§ Stated goal
Leaving out all images, write out the records that follow exactly.

§ Material to process
---
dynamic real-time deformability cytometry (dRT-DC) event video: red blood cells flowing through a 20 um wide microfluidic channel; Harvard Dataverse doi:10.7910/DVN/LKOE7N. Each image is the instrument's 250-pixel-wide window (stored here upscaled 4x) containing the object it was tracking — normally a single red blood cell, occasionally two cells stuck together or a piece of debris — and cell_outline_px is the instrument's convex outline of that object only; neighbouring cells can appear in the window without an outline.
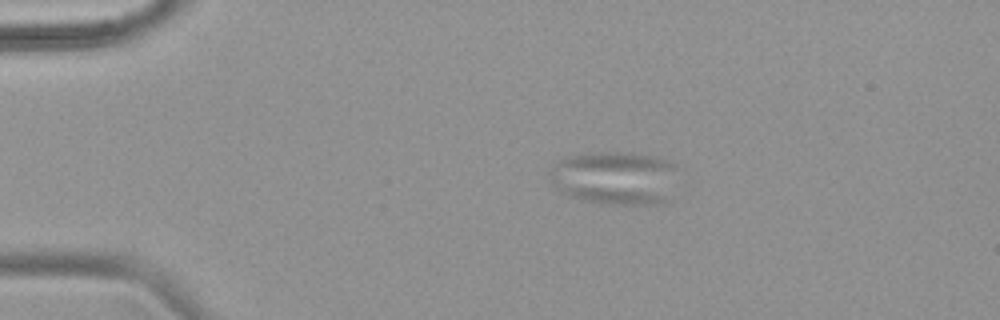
{"species": "common noctule bat (a hibernating species)", "species_latin": "Nyctalus noctula", "temperature_condition": "warm", "stored_images_in_passage": 45, "camera_frame_rate_fps": 3000, "um_per_image_px": 0.085, "animal": {"sex": "female", "body_mass_g": 18.4}, "frame": {"image": 1, "passage_image": 1, "time_ms": 0.0, "image_size_px": [1000, 320], "cell_outline_px": [[676, 168], [664, 200], [648, 204], [600, 204], [584, 200], [572, 196], [552, 180], [548, 172], [560, 160], [576, 156], [600, 152], [616, 152], [656, 156], [676, 164]], "centroid_in_image_um": [52.26, 15.11], "position_along_channel_um": 32.7, "area_um2": 38.26}}
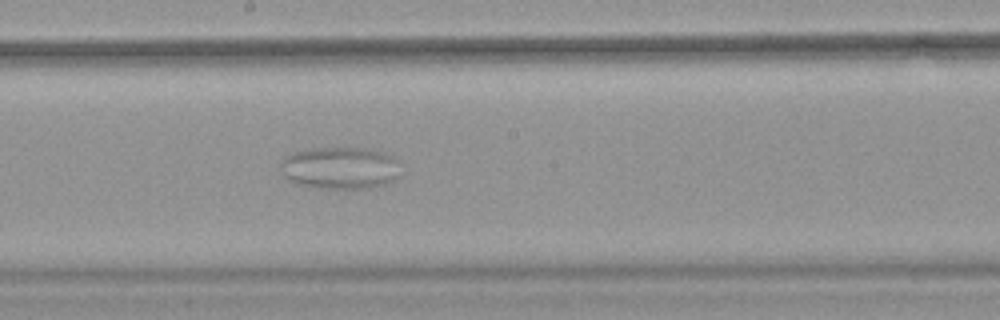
{"frame": {"image": 2, "passage_image": 21, "time_ms": 6.667, "image_size_px": [1000, 320], "cell_outline_px": [[396, 176], [392, 180], [384, 184], [364, 188], [320, 188], [296, 184], [288, 180], [284, 176], [280, 164], [284, 156], [292, 152], [312, 148], [360, 148], [384, 152], [392, 156], [396, 160]], "centroid_in_image_um": [28.81, 14.27], "position_along_channel_um": 219.4, "area_um2": 29.13}}
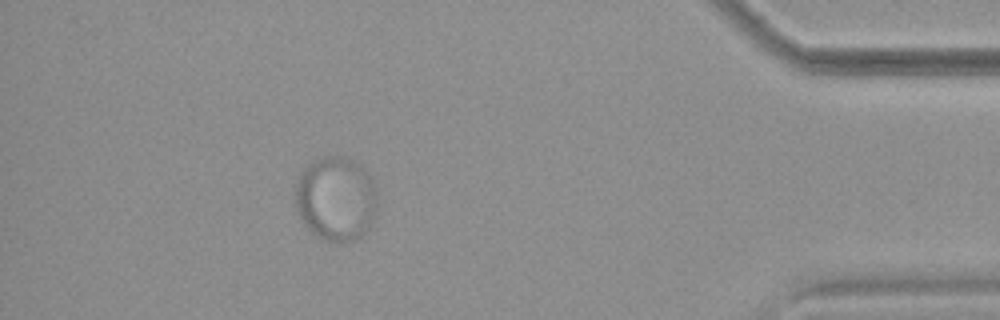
{"frame": {"image": 3, "passage_image": 40, "time_ms": 13.0, "image_size_px": [1000, 320], "cell_outline_px": [[376, 216], [368, 228], [360, 236], [352, 240], [336, 244], [332, 244], [316, 236], [304, 224], [296, 212], [296, 184], [300, 172], [312, 160], [320, 156], [348, 156], [360, 164], [372, 176], [376, 192]], "centroid_in_image_um": [28.55, 16.88], "position_along_channel_um": 406.6, "area_um2": 41.15}}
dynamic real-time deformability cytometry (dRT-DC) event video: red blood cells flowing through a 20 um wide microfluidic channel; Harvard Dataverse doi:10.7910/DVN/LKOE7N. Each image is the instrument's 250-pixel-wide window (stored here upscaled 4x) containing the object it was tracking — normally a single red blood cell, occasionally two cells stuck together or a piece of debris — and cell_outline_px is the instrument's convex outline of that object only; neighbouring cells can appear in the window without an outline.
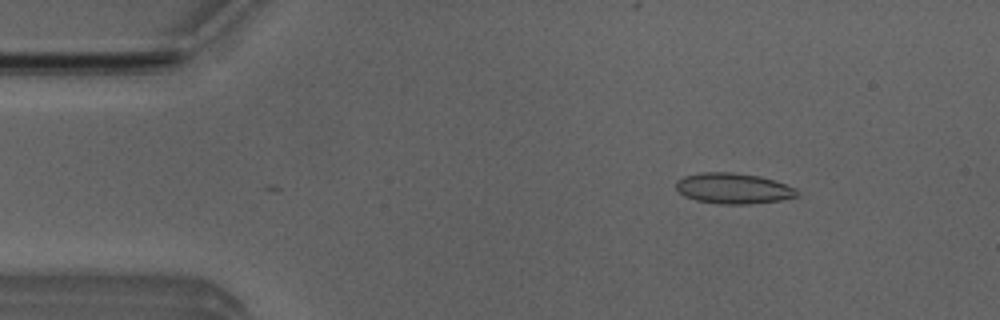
{"species": "Egyptian fruit bat (a non-hibernating species)", "species_latin": "Rousettus aegyptiacus", "temperature_condition": "room temperature", "stored_images_in_passage": 12, "camera_frame_rate_fps": 3000, "um_per_image_px": 0.085, "animal": {"sex": "male"}, "frame": {"image": 1, "passage_image": 7, "time_ms": 2.0, "image_size_px": [1000, 320], "cell_outline_px": [[800, 196], [780, 200], [748, 204], [720, 204], [696, 200], [684, 196], [676, 188], [676, 180], [684, 176], [700, 172], [732, 172], [760, 176], [796, 188]], "centroid_in_image_um": [62.32, 16.01], "position_along_channel_um": 22.7, "area_um2": 21.62}}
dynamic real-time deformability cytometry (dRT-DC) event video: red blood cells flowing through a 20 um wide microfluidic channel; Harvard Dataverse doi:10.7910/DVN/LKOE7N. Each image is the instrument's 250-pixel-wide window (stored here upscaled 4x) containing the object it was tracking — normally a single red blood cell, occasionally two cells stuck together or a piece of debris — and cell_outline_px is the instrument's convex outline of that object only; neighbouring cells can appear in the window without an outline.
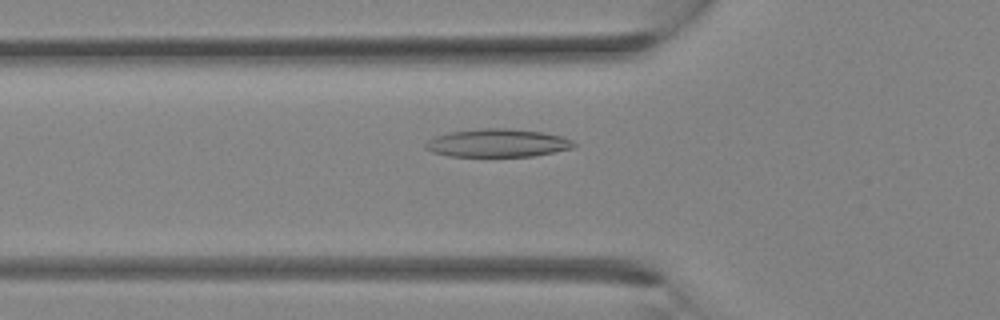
---
§ Finished exercise
dynamic real-time deformability cytometry (dRT-DC) event video: red blood cells flowing through a 20 um wide microfluidic channel; Harvard Dataverse doi:10.7910/DVN/LKOE7N. Each image is the instrument's 250-pixel-wide window (stored here upscaled 4x) containing the object it was tracking — normally a single red blood cell, occasionally two cells stuck together or a piece of debris — and cell_outline_px is the instrument's convex outline of that object only; neighbouring cells can appear in the window without an outline.
{"species": "common noctule bat (a hibernating species)", "species_latin": "Nyctalus noctula", "temperature_condition": "warm", "stored_images_in_passage": 45, "camera_frame_rate_fps": 3000, "um_per_image_px": 0.085, "animal": {"sex": "female", "body_mass_g": 18.4}, "frame": {"image": 1, "passage_image": 1, "time_ms": 0.0, "image_size_px": [1000, 320], "cell_outline_px": [[676, 168], [664, 200], [648, 204], [600, 204], [584, 200], [572, 196], [552, 180], [548, 172], [560, 160], [576, 156], [600, 152], [616, 152], [656, 156], [676, 164]], "centroid_in_image_um": [52.26, 15.11], "position_along_channel_um": 32.7, "area_um2": 38.26}}
{"frame": {"image": 2, "passage_image": 21, "time_ms": 6.667, "image_size_px": [1000, 320], "cell_outline_px": [[396, 176], [392, 180], [384, 184], [364, 188], [320, 188], [296, 184], [288, 180], [284, 176], [280, 164], [284, 156], [292, 152], [312, 148], [360, 148], [384, 152], [392, 156], [396, 160]], "centroid_in_image_um": [28.81, 14.27], "position_along_channel_um": 219.4, "area_um2": 29.13}}
{"frame": {"image": 3, "passage_image": 40, "time_ms": 13.0, "image_size_px": [1000, 320], "cell_outline_px": [[376, 216], [368, 228], [360, 236], [352, 240], [336, 244], [332, 244], [316, 236], [304, 224], [296, 212], [296, 184], [300, 172], [312, 160], [320, 156], [348, 156], [360, 164], [372, 176], [376, 192]], "centroid_in_image_um": [28.55, 16.88], "position_along_channel_um": 406.6, "area_um2": 41.15}}
dynamic real-time deformability cytometry (dRT-DC) event video: red blood cells flowing through a 20 um wide microfluidic channel; Harvard Dataverse doi:10.7910/DVN/LKOE7N. Each image is the instrument's 250-pixel-wide window (stored here upscaled 4x) containing the object it was tracking — normally a single red blood cell, occasionally two cells stuck together or a piece of debris — and cell_outline_px is the instrument's convex outline of that object only; neighbouring cells can appear in the window without an outline.
{"species": "Egyptian fruit bat (a non-hibernating species)", "species_latin": "Rousettus aegyptiacus", "temperature_condition": "room temperature", "stored_images_in_passage": 12, "camera_frame_rate_fps": 3000, "um_per_image_px": 0.085, "animal": {"sex": "male"}, "frame": {"image": 1, "passage_image": 7, "time_ms": 2.0, "image_size_px": [1000, 320], "cell_outline_px": [[800, 196], [780, 200], [748, 204], [720, 204], [696, 200], [684, 196], [676, 188], [676, 180], [684, 176], [700, 172], [732, 172], [760, 176], [796, 188]], "centroid_in_image_um": [62.32, 16.01], "position_along_channel_um": 22.7, "area_um2": 21.62}}
dynamic real-time deformability cytometry (dRT-DC) event video: red blood cells flowing through a 20 um wide microfluidic channel; Harvard Dataverse doi:10.7910/DVN/LKOE7N. Each image is the instrument's 250-pixel-wide window (stored here upscaled 4x) containing the object it was tracking — normally a single red blood cell, occasionally two cells stuck together or a piece of debris — and cell_outline_px is the instrument's convex outline of that object only; neighbouring cells can appear in the window without an outline.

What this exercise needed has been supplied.